Bab 3.

4.1K 216 12
                                    

Kata orang, takdir ditentukan oleh sang Pencipta. Dan jika dihitung berdasarkan penanggalan romawi, harusnya hari ini aku tetap mengarungi kesibukan sebagai Mellisa Subroto.

Ditanya siapa saja, mereka akan menjawab jika pemilik nama Mellisa Subroto beruntung punya mata yang jeli pada detil kecil deret angka. Sebut saja kalkulasi kerja yang dimulai pukul delapan sampai petang jam enam sore.

Juga kesenangan mereka pada rambut keriwil-keriwil kecil dibawah panjangnya. Eksotisme ku bertambah sepuluh kali lipat. Sangat cocok direkrut perusahaan sebesar Sedjiwa Rakyad.

Namun hari ini, semuanya nihil. Pujian cantik itu terdengar hambar kala pagi ini sang empunya nama tidak beranjak dari tempat tidurnya.

"Mel?"

Tok tok tok

"Mel?"

Sekali lagi bunyinya dari luar. Aku mengerang memijat kepala yang terasa nyut. Ini tanggal berapa sih?

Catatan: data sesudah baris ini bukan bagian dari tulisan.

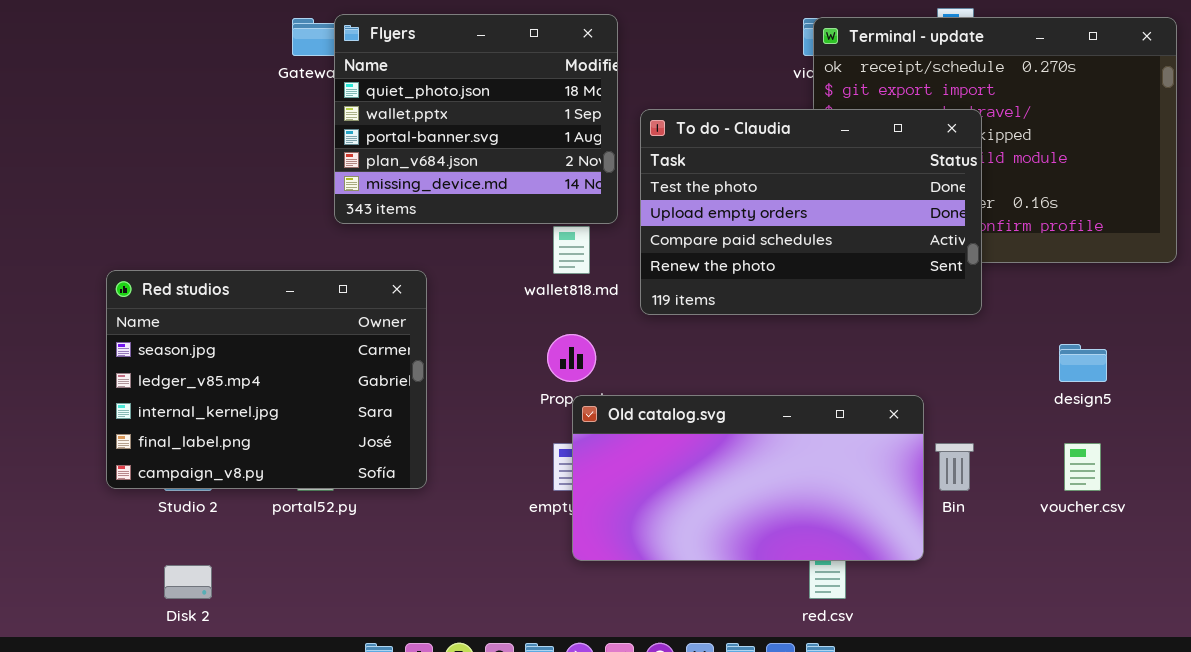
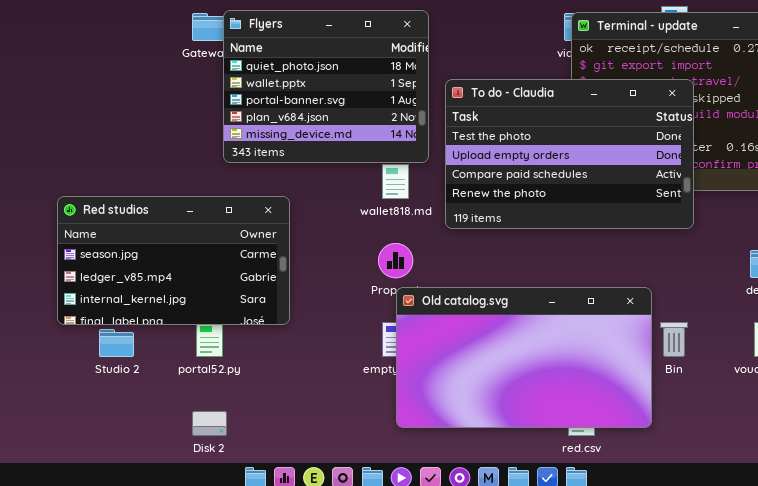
Red studios: [106,270,427,489] -> [57,196,290,325], resized
Old catalog.svg: [572,395,924,561] -> [396,287,652,428], resized
Disk 2: [164,565,212,599] -> [192,411,227,436], moved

"Mel, bangun, gak kerja apa?" Suara Mama lagi seperti biasa.

Nope. Mama tidak boleh tahu jika hari ini pekerjaan ku lenyap ditelan dunia.

Aku memutar badan malas. Ku eratkan bantal ke telinga untuk mengusir suara ketukan pintu yang terdengar semakin kuat.

"Bangun, Mel! Astaga."

Biarkan saja Mama mendumel, jangan sampai mata bengkak begini harus dia tahu juga.

Suaranya sudah hilang. Berganti keheningan yang membuat ku lega. Nyeri dada karena pemecatan semalam membuatku syok dan nangis berguling-guling.

Memangnya salah ku dimana? Mengapa jadinya harus berakhir sebagai pengangguran begini?

Panggilan masuk Alfred membawa kesadaran ku dengan cepat. Aku duduk dan menerima teleponnya.

"Kamu sibuk yang?"

"Enggak. Kenapa?" Aku menyentuh leher ku, merasa suara ku terdengar aneh dan parau. Pasti ini karena menangis semalaman.

"Suara kamu jelek banget, kamu lagi dimana sih? Buang air?"

See? Alfred menganggap suara itu bahkan suara kesibukan panggilan alam.

Aku tersenyum kecut. Bangkit tiba-tiba dan berkaca. Sungguh ini bukan wajah yang ku lihat dipagi hari selama bekerja di kantor.

"Oh, eh, enggak. Lagi pilek, jadi suaranya tukar. Kamu ih." Ku ingsut pilek seolah membenarkan pernyataan ku. Tapi itu tidak bohongkan? Aku juga pilek saat menangis!

"Ada mepet banget nih, gak sempat buat keluar. Kamu gak papa belikan kado buat sepupu ku gak?"

"Oh, uhm, kado ya? Emm..." Aku bergumam sendirian. Cari kado disaat patab hati begini apa bisa ya?

Dan akhirnya aku setuju. Mungkin aku butuh hiburan sendirian di mall. Kata Alfred aku harus beli pakaian seolah itu pakaian untuk Alfred. Apa susahnya sih mengatakan itu jika kado untuk laki-laki?

"Kamu tumben gak kerja? Kamu sakit, Mel?" Aku muncul di dapur saat mau mengambil susu.

"Engga, Ma. Pak Jono keluar negeri. Jadi aku off."

Mama tidak bertanya lagi. Dia juga tidak melihat mata ku. Dampak menggunakan kaca mata juga besar. Setidaknya mata sembab bisa bersembunyi dibalik bingkainya.

Ku teguk susu dengan cepat, menghindari lama-lama di rumah. Seperti kalian tahu, insting seorang Ibu sangat kuat.

Jangan sampai Mama menemukan kecurigaan tentang mata sembab ini! Jangan!